JAN: What keeps you writing?
BOB: I want people to understand me better. I think a lot of people think I am a bit strange when they first meet me, as I am never afraid to walk up to and talk with anyone I meet. I learned that as long as they are not armed, there is nothing to fear. I learned that the hard way.
JAN: I sense another story there!
What are some things you learned from your own writing?
BOB: I learned that I loved all those people, animals and places much more than I had time to appreciate at the time. I am trying to recover some of that pure joy by recalling it as well as I can for others to read. I enjoy painting a clearly detailed word-picture for people to be able to experience what I experienced.
JAN: You certainly did that in Cloud Over Kairiru.
What advice would you give to a beginning writer?
BOB: Firstly, write about what you know! Even if it is fiction, find out as much as you can about that topic before you start. Secondly, if you write as I do from memory, then you need to really care about what you’re writing about. Thirdly, if you are expressing an opinion, be sure it is based on the truth as well as you can determine it.

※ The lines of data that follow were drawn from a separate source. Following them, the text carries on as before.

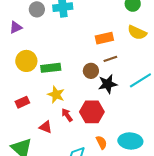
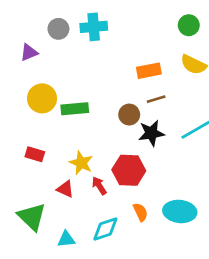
yellow star: (56, 95) -> (81, 163), moved
red rectangle: (22, 102) -> (35, 154), turned 40
red arrow: (67, 115) -> (99, 186), moved

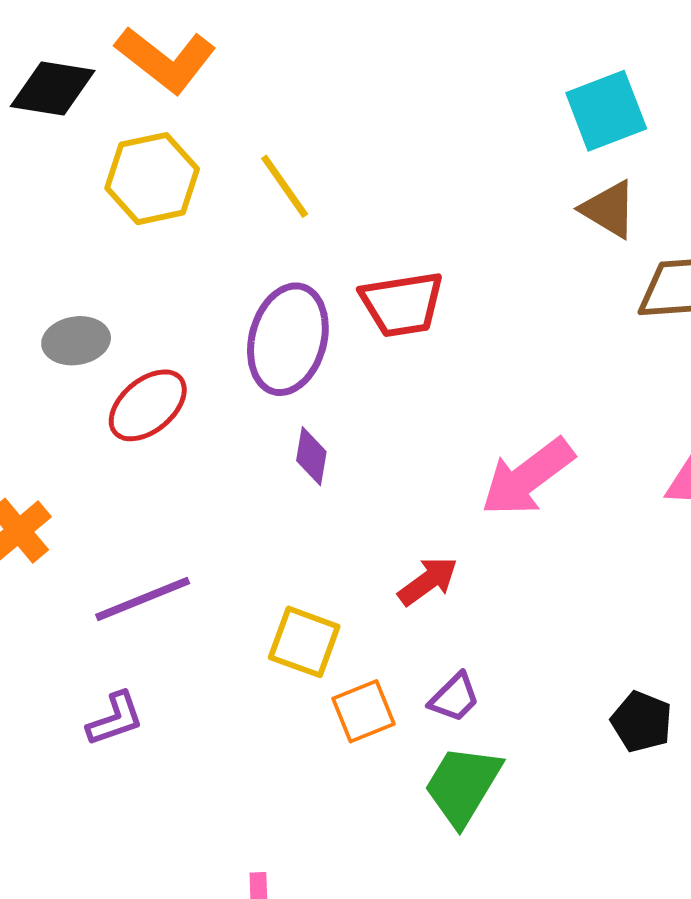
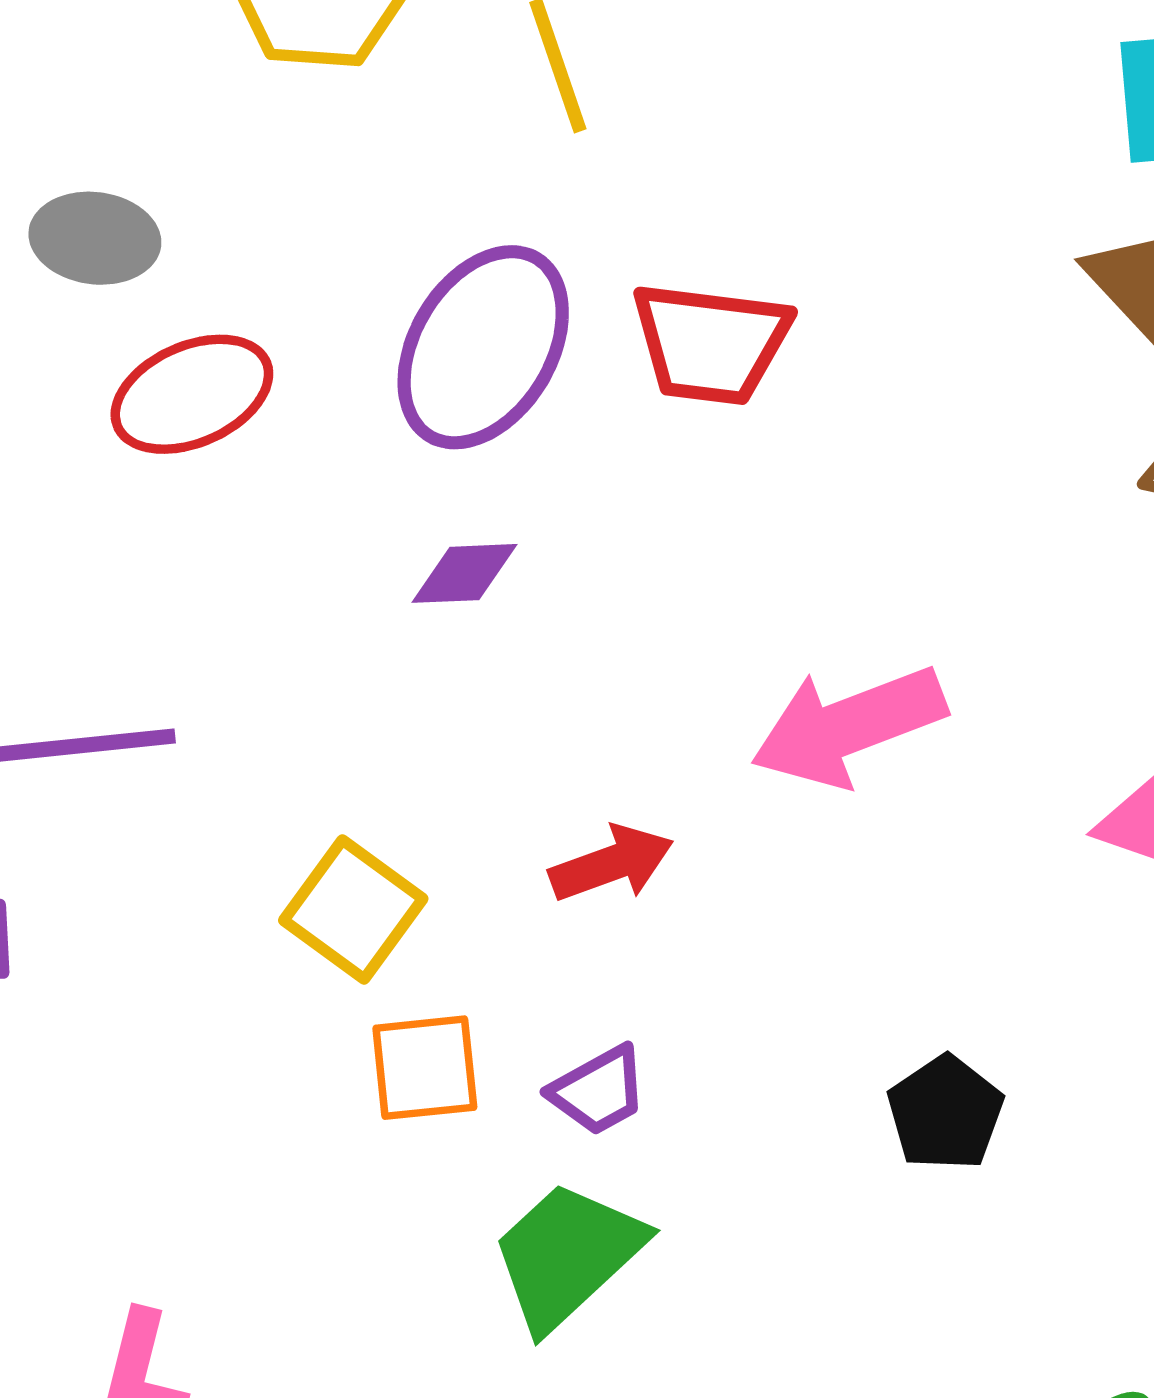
purple diamond: (311, 456) -> (464, 573), turned 62
black pentagon: (642, 722) -> (945, 1113), moved

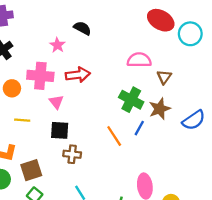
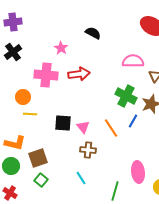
black semicircle: (82, 28) -> (93, 33), moved
orange circle: (12, 88) -> (23, 97), moved
pink triangle: (56, 102) -> (83, 127), moved
brown cross: (72, 154) -> (88, 150), moved

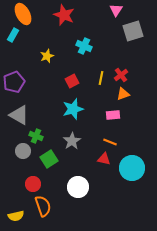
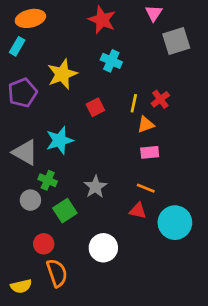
orange ellipse: (23, 14) -> (30, 18), turned -75
red star: (64, 15) -> (102, 20), moved
yellow star: (47, 56) -> (62, 74), size x1.6
purple pentagon: (14, 82) -> (22, 93), moved
orange triangle: (123, 94) -> (146, 124), moved
cyan star: (73, 109) -> (60, 140), moved

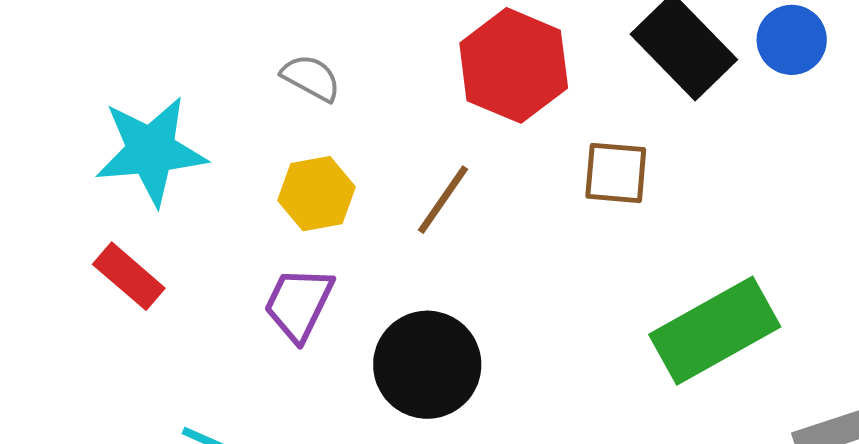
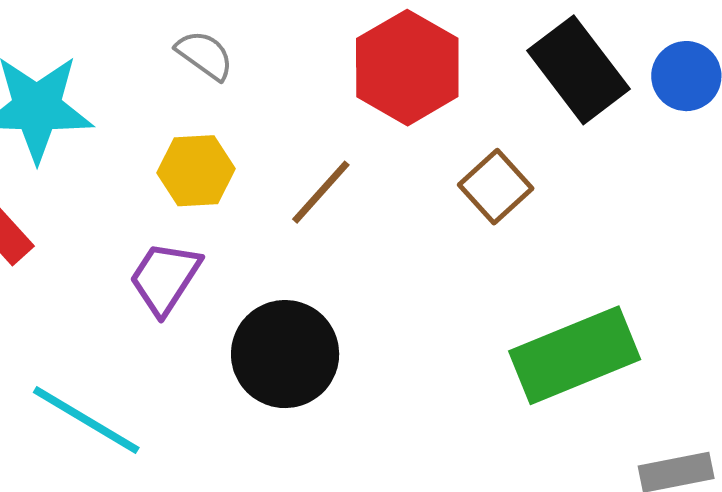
brown square: (616, 173) -> (496, 187), turned 36

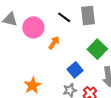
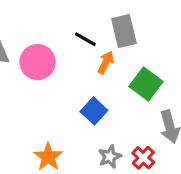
orange arrow: (54, 43) -> (106, 62), moved
blue square: (75, 70) -> (94, 111), moved

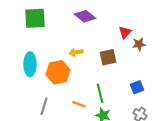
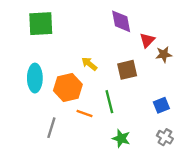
purple diamond: (85, 16) -> (121, 21), moved, turned 40
yellow arrow: (76, 52) -> (89, 64), turned 48
green line: (100, 93) -> (109, 102), moved
orange line: (79, 104) -> (85, 114), moved

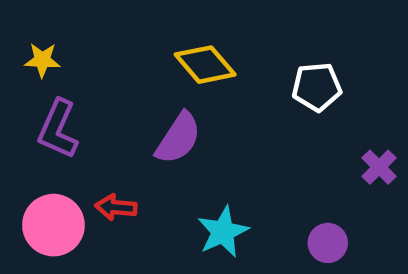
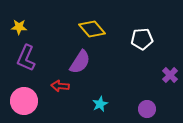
red arrow: (116, 207) -> (60, 86), moved
cyan star: (223, 232) -> (100, 104), size x0.7

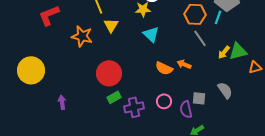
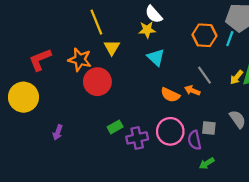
red L-shape: (49, 15) -> (40, 60), moved
gray line: (200, 38) -> (204, 75), moved
red circle: (109, 73) -> (97, 82), moved
pink circle: (164, 101) -> (170, 131), size x1.6
purple arrow: (62, 102) -> (58, 132), turned -152

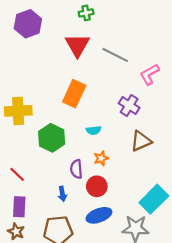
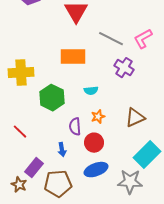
gray line: (115, 55) -> (111, 39), moved
orange rectangle: (74, 94) -> (73, 57), turned 65
brown triangle: (141, 141) -> (135, 118), moved
purple rectangle: (19, 207) -> (34, 168), moved, turned 36

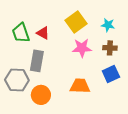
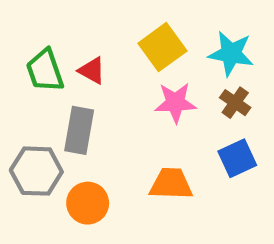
cyan star: (108, 25) -> (231, 53), size x1.5
brown cross: (110, 48) -> (235, 103), turned 32

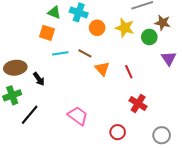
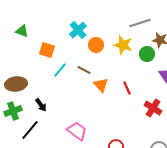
green triangle: (54, 12) -> (22, 31), moved
cyan cross: (79, 12) -> (78, 30), turned 30
cyan line: (60, 53) -> (60, 70), turned -42
black arrow: (39, 79) -> (41, 105), moved
red cross: (138, 104) -> (153, 108), moved

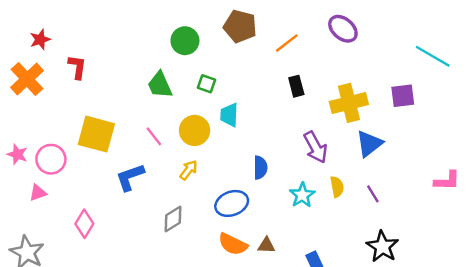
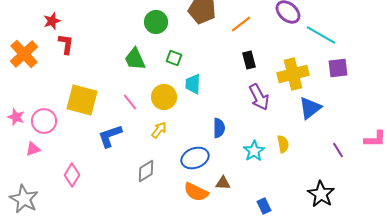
red star: (40, 39) -> (52, 21), moved
cyan line: (433, 56) -> (321, 35), moved
purple arrow: (315, 147) -> (259, 97), moved
purple line: (373, 194) -> (338, 150), moved
brown triangle: (266, 245) -> (223, 183), moved

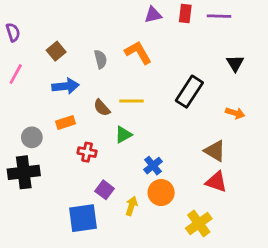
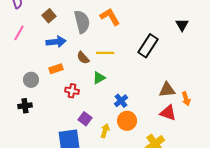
gray semicircle: (100, 59) -> (82, 22), size x1.6
orange arrow: (235, 113) -> (186, 99), moved, turned 56
brown triangle: (215, 151) -> (167, 90), turned -36
black cross: (24, 172) -> (25, 106), size x0.6

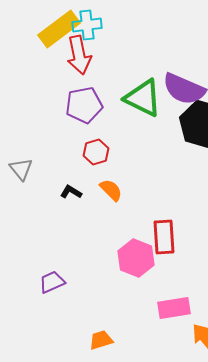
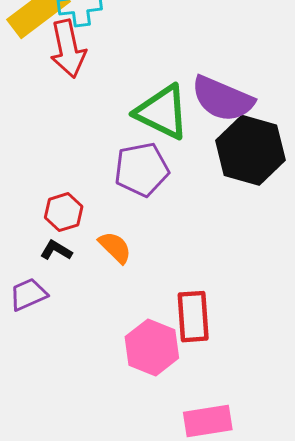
purple pentagon: (84, 105) -> (142, 169), moved
red hexagon: (96, 152) -> (64, 212), moved
purple trapezoid: (52, 282) -> (28, 294), moved

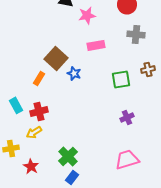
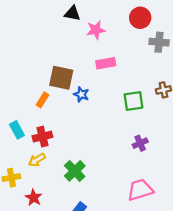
gray cross: (136, 34) -> (159, 42), moved
brown square: (56, 58) -> (61, 78), turned -30
green cross: (68, 156) -> (75, 171), moved

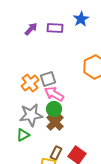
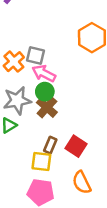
gray square: (48, 79) -> (35, 55), turned 35

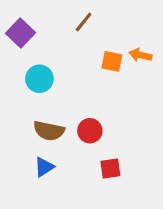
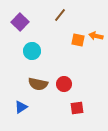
blue triangle: (44, 167) -> (21, 107), moved

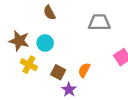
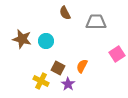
brown semicircle: (49, 13) -> (65, 13), moved
yellow cross: (29, 65) -> (41, 81), moved

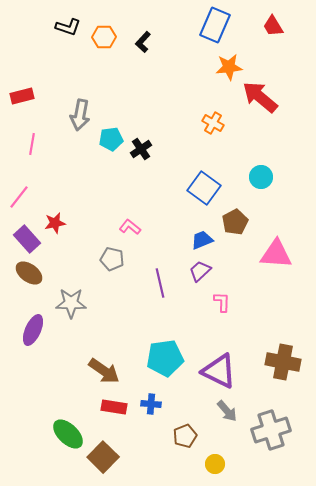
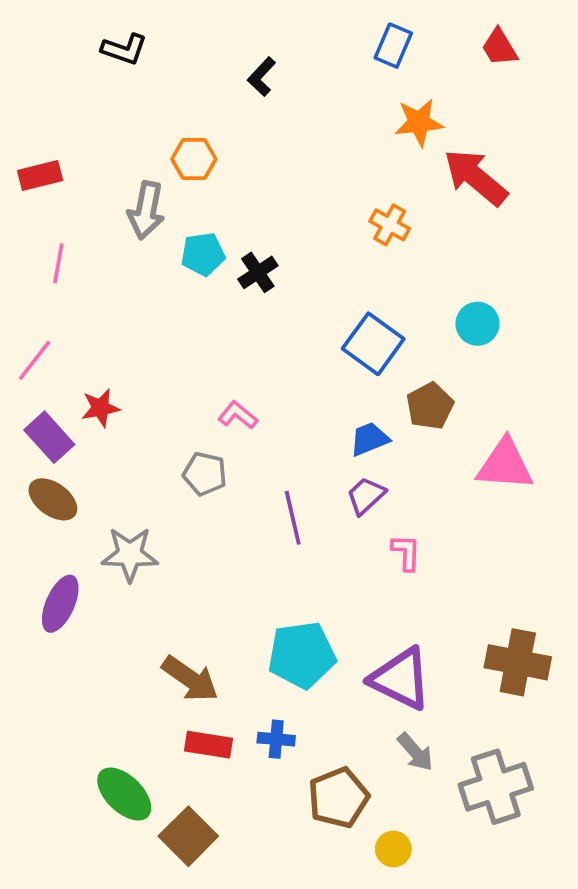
blue rectangle: (215, 25) -> (393, 46), size x0.7
orange hexagon: (104, 37) -> (194, 159), moved
brown pentagon: (185, 436) -> (338, 798), size x1.4

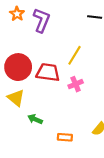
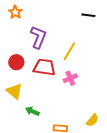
purple L-shape: (41, 20) -> (38, 37), moved
red circle: (18, 67) -> (16, 62), size x0.6

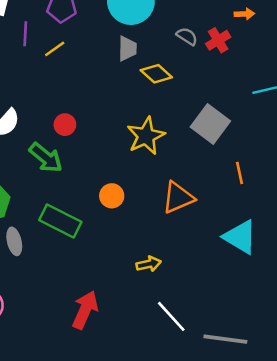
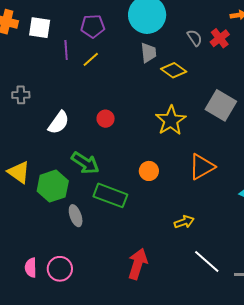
gray semicircle: (187, 36) -> (195, 38), turned 30
green arrow: (46, 158) -> (85, 163), moved

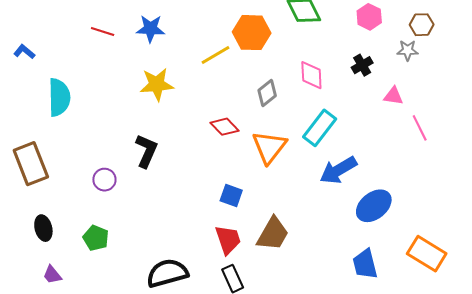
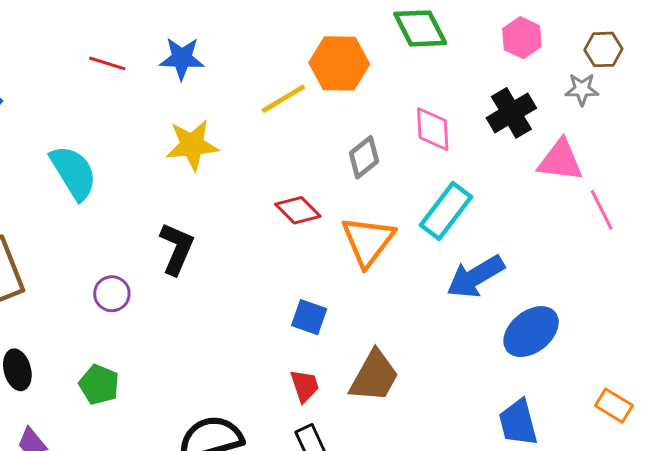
black cross: (362, 65) -> (511, 113), size x1.4
pink triangle: (393, 96) -> (560, 160), size x1.5
cyan semicircle: (59, 97) -> (73, 173), moved, turned -30
red trapezoid: (228, 240) -> (305, 386), size x0.7
orange rectangle: (427, 254) -> (614, 406), size x0.6

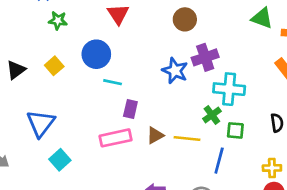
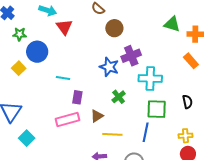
blue circle: (96, 54) -> (37, 52), moved
green cross: (212, 115) -> (119, 97), moved
green square: (235, 130) -> (157, 109), size x1.5
yellow line: (187, 138) -> (112, 134), moved

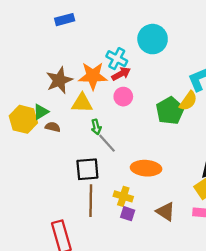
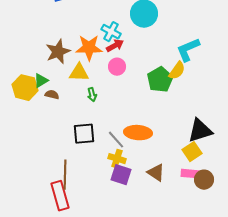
gray line: (107, 143) -> (116, 140), moved
brown line: (91, 201) -> (65, 175), moved
purple square: (128, 214) -> (121, 175), size x1.5

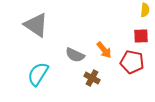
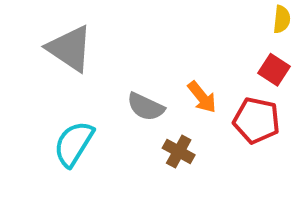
red square: (141, 36) -> (274, 70), turned 35

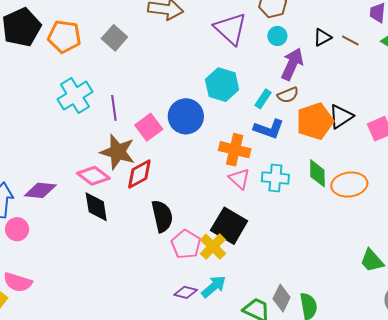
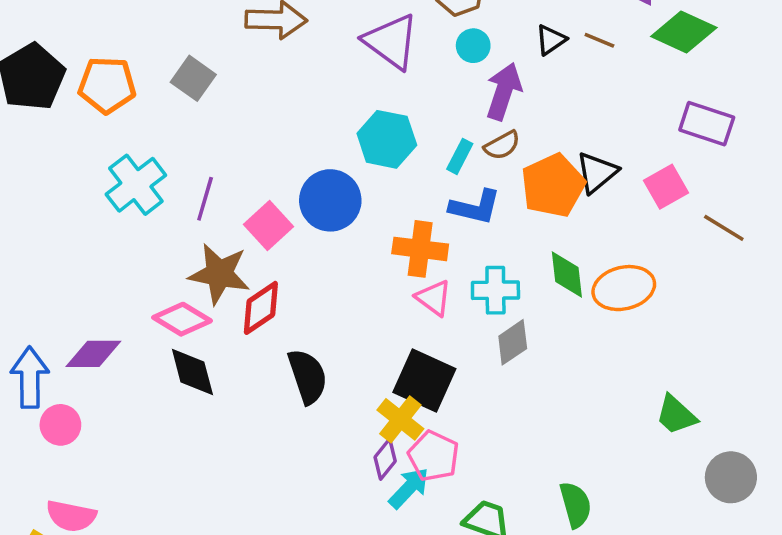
purple line: (114, 108) -> (205, 199), turned 30
pink pentagon: (186, 244) -> (434, 456), moved
purple diamond: (186, 292) -> (385, 459), moved, turned -60
gray diamond: (282, 298) -> (513, 342), moved, turned 36

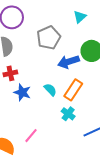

Finally, don’t be afraid to edit and cut as you go. It is hard work to write a story and then feel the need to take out parts you first thought were good. Do it anyway.
JAN: Yes, I’ve heard it called “murdering your darlings.” It’s a hard thing.
Bob, I’d like to express my gratitude to you for allowing me and my readers into your life and work today. May you continue forward in your writing life, and keep playing in the band!